Un modèle exportable
En collaboration avec associations, riverains et habitants, les professionnels tissent des liens entre l’histoire d’une population métissée et un avenir ancré dans la modernité numérique : tous les logements sont câblés. Pour favoriser le « vivre ensemble », ils tentent de recréer l’ambiance solidaire des villages d’antan au sein d’un environnement high-tech. Cette démarche holistique a commencé par la remise en question des pratiques conventionnelles. Ici, on s’écoute, on s’explique, on sollicite l’avis d’experts, on cherche ensemble des solutions, on essaye, on évalue, on revient sur des choix qui se révèlent peu pertinents... CBo Territoria n’hésite pas à faire évoluer le projet, finance études et essais sur des mesures expérimentales et prend des risques, notamment par rapport à des évolutions sur certains points de réglementation. Ce courageux processus de gouvernance et de mise en œuvre opérationnelle est soutenu par un montage financier original qui, selon le dga Jean-Jacques Ballester, « adosse un produit immobilier à un produit financier, la défiscalisation n’étant que la cerise sur le gâteau ».
Vers 2020, lorsque les travaux seront terminés, 8 000 habitants vivront ici dans des logements denses, mais respectueux de la sphère intime et profiteront, avec les 12 000 résidents des quartiers alentour, de services et de lieux publics propices aux moments partagés. Les premiers emménagements ont eu lieu en 2010 et un millier de familles vivent aujourd’hui à Beauséjour. La plupart sont enthousiastes et adhèrent au projet écocitoyen. Cette ville, que ses acteurs veulent « frugale et désirable », pourrait bien devenir un modèle d’aménagement urbain écoresponsable en milieu tropical…

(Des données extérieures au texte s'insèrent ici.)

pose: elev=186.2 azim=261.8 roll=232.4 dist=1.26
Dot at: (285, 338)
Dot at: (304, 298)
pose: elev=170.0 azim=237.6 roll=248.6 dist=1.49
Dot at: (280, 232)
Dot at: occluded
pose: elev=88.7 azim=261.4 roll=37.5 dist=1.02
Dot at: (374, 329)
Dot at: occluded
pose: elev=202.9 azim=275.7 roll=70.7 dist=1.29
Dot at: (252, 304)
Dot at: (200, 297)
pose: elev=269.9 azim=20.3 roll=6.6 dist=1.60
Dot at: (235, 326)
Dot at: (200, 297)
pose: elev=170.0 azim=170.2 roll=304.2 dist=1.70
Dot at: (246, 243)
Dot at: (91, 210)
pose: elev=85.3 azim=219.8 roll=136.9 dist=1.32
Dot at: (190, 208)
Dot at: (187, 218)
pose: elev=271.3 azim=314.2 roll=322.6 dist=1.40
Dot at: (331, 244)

1. En créole "case à terre", maison individuelle en rez-de-chaussée, suovent entourée d'un jardin luxuriant.
2. La meilleure orientation dans l'hémisphère sud
3. Le 2 janvier 2014, l'œil de Béjisa, un cyclone tropical particulièrement puissant, a touché de plein fouet l'île par l'ouest et occasionné de très nombreux dégâts.
4. Véranda en bois située à l'entrée des cases créoles.
5. En créole "guette à lui", kiosque en bois permettant de surveiller la rue depuis le jardin.